PROBLEM DESCRIPTION — Repeat the lines from the line with "Hi, I’m Renee" to the line with "I love sharing" in the listing below, keeping both end lines and adding nothing.

*** DATASET RECORDS ***

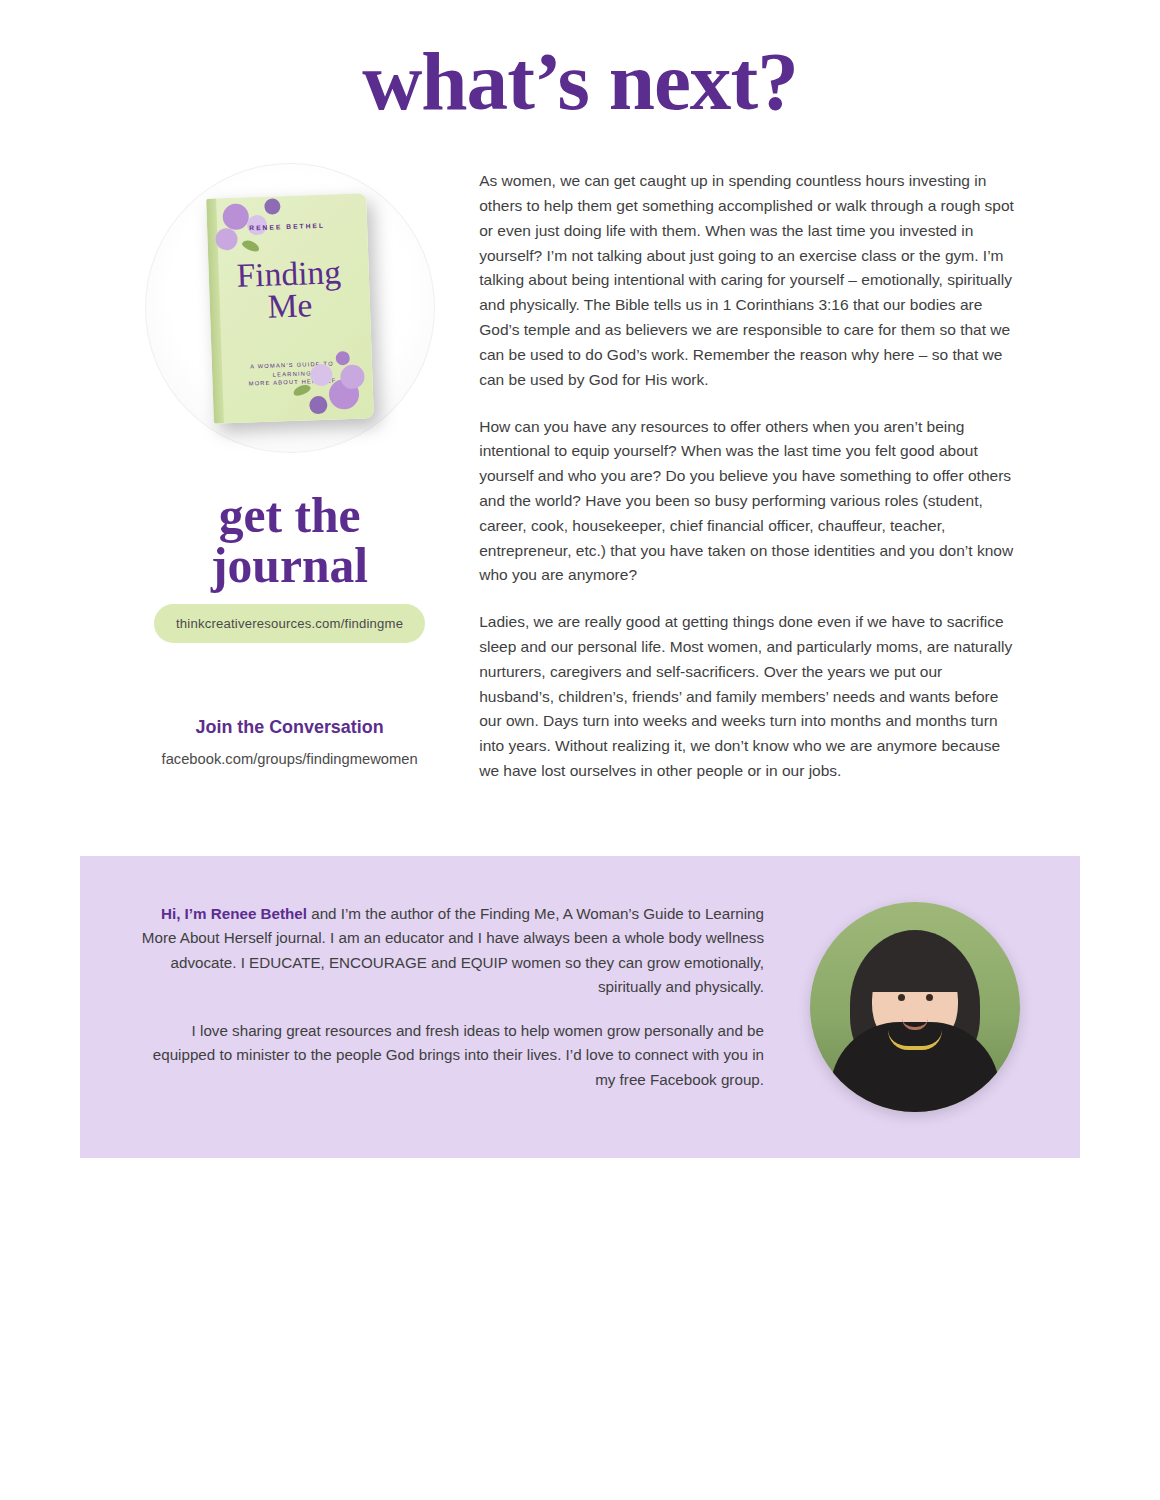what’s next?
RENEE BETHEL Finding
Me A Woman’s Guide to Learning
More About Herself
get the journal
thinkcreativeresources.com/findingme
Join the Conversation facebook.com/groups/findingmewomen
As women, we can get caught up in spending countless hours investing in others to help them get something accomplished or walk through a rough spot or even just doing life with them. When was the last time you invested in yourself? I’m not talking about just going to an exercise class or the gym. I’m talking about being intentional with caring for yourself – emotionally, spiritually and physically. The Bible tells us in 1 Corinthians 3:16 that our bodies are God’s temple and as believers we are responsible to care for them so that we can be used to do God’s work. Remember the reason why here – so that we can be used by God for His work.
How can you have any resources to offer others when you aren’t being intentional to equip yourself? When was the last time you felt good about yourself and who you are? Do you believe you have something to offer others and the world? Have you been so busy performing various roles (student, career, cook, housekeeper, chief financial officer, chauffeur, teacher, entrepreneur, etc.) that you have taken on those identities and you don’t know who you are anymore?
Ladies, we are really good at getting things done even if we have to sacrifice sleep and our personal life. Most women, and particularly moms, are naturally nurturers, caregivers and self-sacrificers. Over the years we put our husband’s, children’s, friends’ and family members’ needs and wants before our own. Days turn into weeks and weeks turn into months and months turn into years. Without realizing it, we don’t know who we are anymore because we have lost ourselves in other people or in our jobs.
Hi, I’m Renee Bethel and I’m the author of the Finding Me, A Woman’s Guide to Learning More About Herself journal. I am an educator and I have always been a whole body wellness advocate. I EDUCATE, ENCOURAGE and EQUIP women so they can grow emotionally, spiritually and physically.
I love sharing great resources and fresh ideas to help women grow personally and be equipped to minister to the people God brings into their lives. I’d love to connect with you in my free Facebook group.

*** End of DATASET RECORDS ***
*** DATASET RECORDS ***

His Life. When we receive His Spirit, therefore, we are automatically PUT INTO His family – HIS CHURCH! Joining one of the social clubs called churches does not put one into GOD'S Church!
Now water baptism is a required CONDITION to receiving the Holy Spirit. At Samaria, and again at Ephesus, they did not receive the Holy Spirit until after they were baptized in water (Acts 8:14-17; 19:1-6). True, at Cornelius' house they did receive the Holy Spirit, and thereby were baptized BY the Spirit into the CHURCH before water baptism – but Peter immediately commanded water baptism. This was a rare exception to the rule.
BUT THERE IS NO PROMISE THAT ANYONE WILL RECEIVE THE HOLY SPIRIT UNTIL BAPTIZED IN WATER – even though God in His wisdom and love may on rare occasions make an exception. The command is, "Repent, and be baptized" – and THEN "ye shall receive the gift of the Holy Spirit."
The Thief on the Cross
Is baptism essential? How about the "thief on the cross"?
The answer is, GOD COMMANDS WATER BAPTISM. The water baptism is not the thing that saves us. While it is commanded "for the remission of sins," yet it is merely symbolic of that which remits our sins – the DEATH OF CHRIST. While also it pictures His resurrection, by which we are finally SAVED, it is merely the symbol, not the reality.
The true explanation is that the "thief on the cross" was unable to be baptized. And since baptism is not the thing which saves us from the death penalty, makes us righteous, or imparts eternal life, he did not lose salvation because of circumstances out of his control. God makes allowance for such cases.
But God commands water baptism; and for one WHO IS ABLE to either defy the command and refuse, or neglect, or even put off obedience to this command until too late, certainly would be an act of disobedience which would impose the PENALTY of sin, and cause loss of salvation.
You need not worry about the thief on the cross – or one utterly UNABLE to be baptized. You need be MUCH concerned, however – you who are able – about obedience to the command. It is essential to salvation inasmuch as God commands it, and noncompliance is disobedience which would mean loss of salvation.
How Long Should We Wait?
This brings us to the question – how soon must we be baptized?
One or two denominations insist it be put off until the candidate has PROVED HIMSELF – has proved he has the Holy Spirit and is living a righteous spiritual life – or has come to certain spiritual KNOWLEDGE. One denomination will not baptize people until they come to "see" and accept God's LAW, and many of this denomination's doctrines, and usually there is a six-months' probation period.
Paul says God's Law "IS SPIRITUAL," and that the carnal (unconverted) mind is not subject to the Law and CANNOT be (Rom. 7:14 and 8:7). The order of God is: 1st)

*** End of DATASET RECORDS ***

SOLUTION TO THIS EXERCISE —
Hi, I’m Renee Bethel and I’m the author of the Finding Me, A Woman’s Guide to Learning More About Herself journal. I am an educator and I have always been a whole body wellness advocate. I EDUCATE, ENCOURAGE and EQUIP women so they can grow emotionally, spiritually and physically.
I love sharing great resources and fresh ideas to help women grow personally and be equipped to minister to the people God brings into their lives. I’d love to connect with you in my free Facebook group.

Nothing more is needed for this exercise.